The Zika virus is quickly becoming a pandemic across the Americas. The WHO has recently declared a global public health emergency on the Zika virus. The current epidemic originated in Brazil and began spreading in May of last year.
The disease is mainly spread by the mosquito vector Aedes aegypti, which inhabits all the countries in the Americas except Canada and Chile. Once a person is bit by a female mosquito, the virus inside the mosquito’s saliva is injected into the body.
Those infected may show a variety of symptoms including fevers and rashes but a majority do not appear ill. According to the CDC, one in five people infected develop Zika. The others may other detect the virus by blood testing.
However, most harmful is that the virus is associated with microcephaly. Microcephaly is a condition when a baby is born with an small head because of incomplete brain development. This condition can lead to developmental delays including problems with movement and speech.
Currently, there are no vaccines and medicine available to protect people from the disease. There are only mosquito repellents containing deet that can protect against the virus. But this does not worry some people. “I’m not worried about getting the Zika virus right now. But if it becomes a bigger problem, then I would be worried for my friends and family,” said freshman Prachi Joshi.
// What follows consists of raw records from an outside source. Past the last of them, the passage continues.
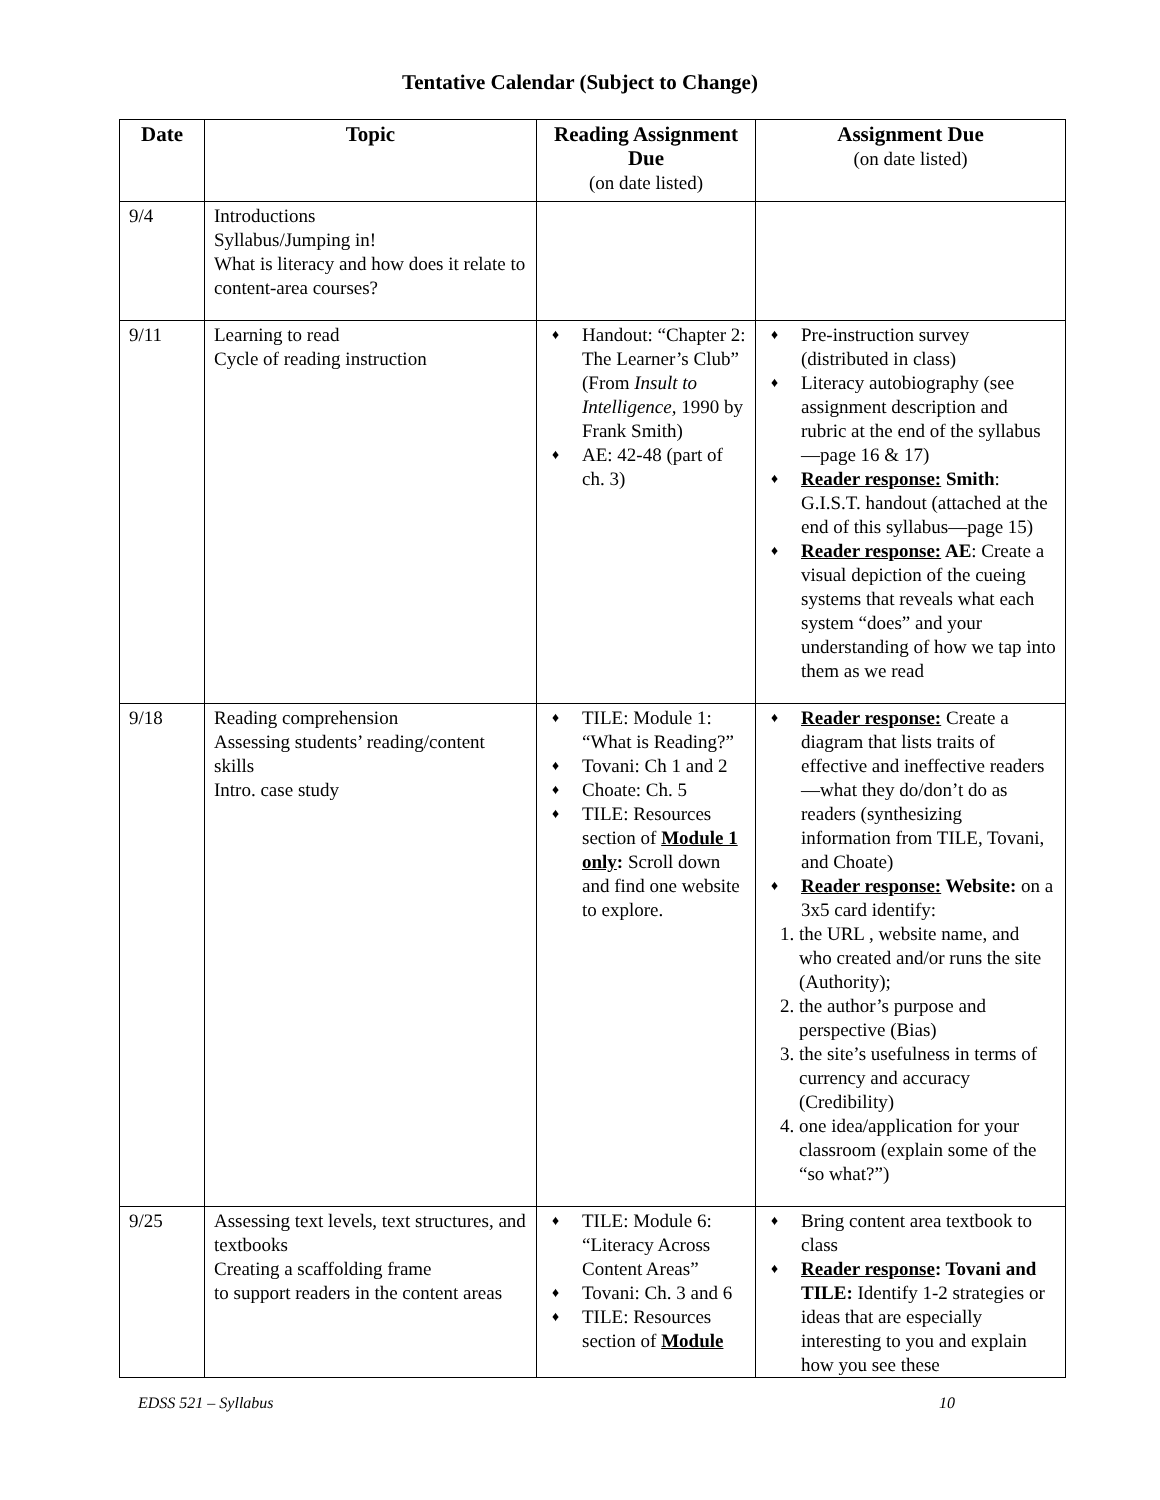Tentative Calendar (Subject to Change)
| Date | Topic | Reading Assignment Due (on date listed) | Assignment Due (on date listed) |
| --- | --- | --- | --- |
| 9/4 | Introductions Syllabus/Jumping in! What is literacy and how does it relate to content-area courses? | | |
| 9/11 | Learning to read Cycle of reading instruction | ♦ Handout: “Chapter 2: The Learner’s Club” (From Insult to Intelligence, 1990 by Frank Smith) ♦ AE: 42-48 (part of ch. 3) | ♦ Pre-instruction survey (distributed in class) ♦ Literacy autobiography (see assignment description and rubric at the end of the syllabus—page 16 & 17) ♦ Reader response: Smith : G.I.S.T. handout (attached at the end of this syllabus—page 15) ♦ Reader response: AE : Create a visual depiction of the cueing systems that reveals what each system “does” and your understanding of how we tap into them as we read |
| 9/18 | Reading comprehension Assessing students’ reading/content skills Intro. case study | ♦ TILE: Module 1: “What is Reading?” ♦ Tovani: Ch 1 and 2 ♦ Choate: Ch. 5 ♦ TILE: Resources section of Module 1 only : Scroll down and find one website to explore. | ♦ Reader response: Create a diagram that lists traits of effective and ineffective readers—what they do/don’t do as readers (synthesizing information from TILE, Tovani, and Choate) ♦ Reader response: Website: on a 3x5 card identify: 1. the URL , website name, and who created and/or runs the site (Authority); 2. the author’s purpose and perspective (Bias) 3. the site’s usefulness in terms of currency and accuracy (Credibility) 4. one idea/application for your classroom (explain some of the “so what?”) |
| 9/25 | Assessing text levels, text structures, and textbooks Creating a scaffolding frame to support readers in the content areas | ♦ TILE: Module 6: “Literacy Across Content Areas” ♦ Tovani: Ch. 3 and 6 ♦ TILE: Resources section of Module | ♦ Bring content area textbook to class ♦ Reader response : Tovani and TILE: Identify 1-2 strategies or ideas that are especially interesting to you and explain how you see these |
EDSS 521 – Syllabus 10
This summer, Brazil is hosting the 2016 Olympics in one of its biggest cities, Rio de Janeiro. The Olympics often attract thousands of tourists and athletes to the crowded city. At the same time, extended daylight in the summer will allow the mosquitos to bite for longer periods of time. In addition, during the winter months the temperature is too low for the Aedes mosquito to survive. “I think there is going to be smaller turnout at the Olympics because people don’t want to go there and end up getting a serious virus,” said senior Chris Nguyen.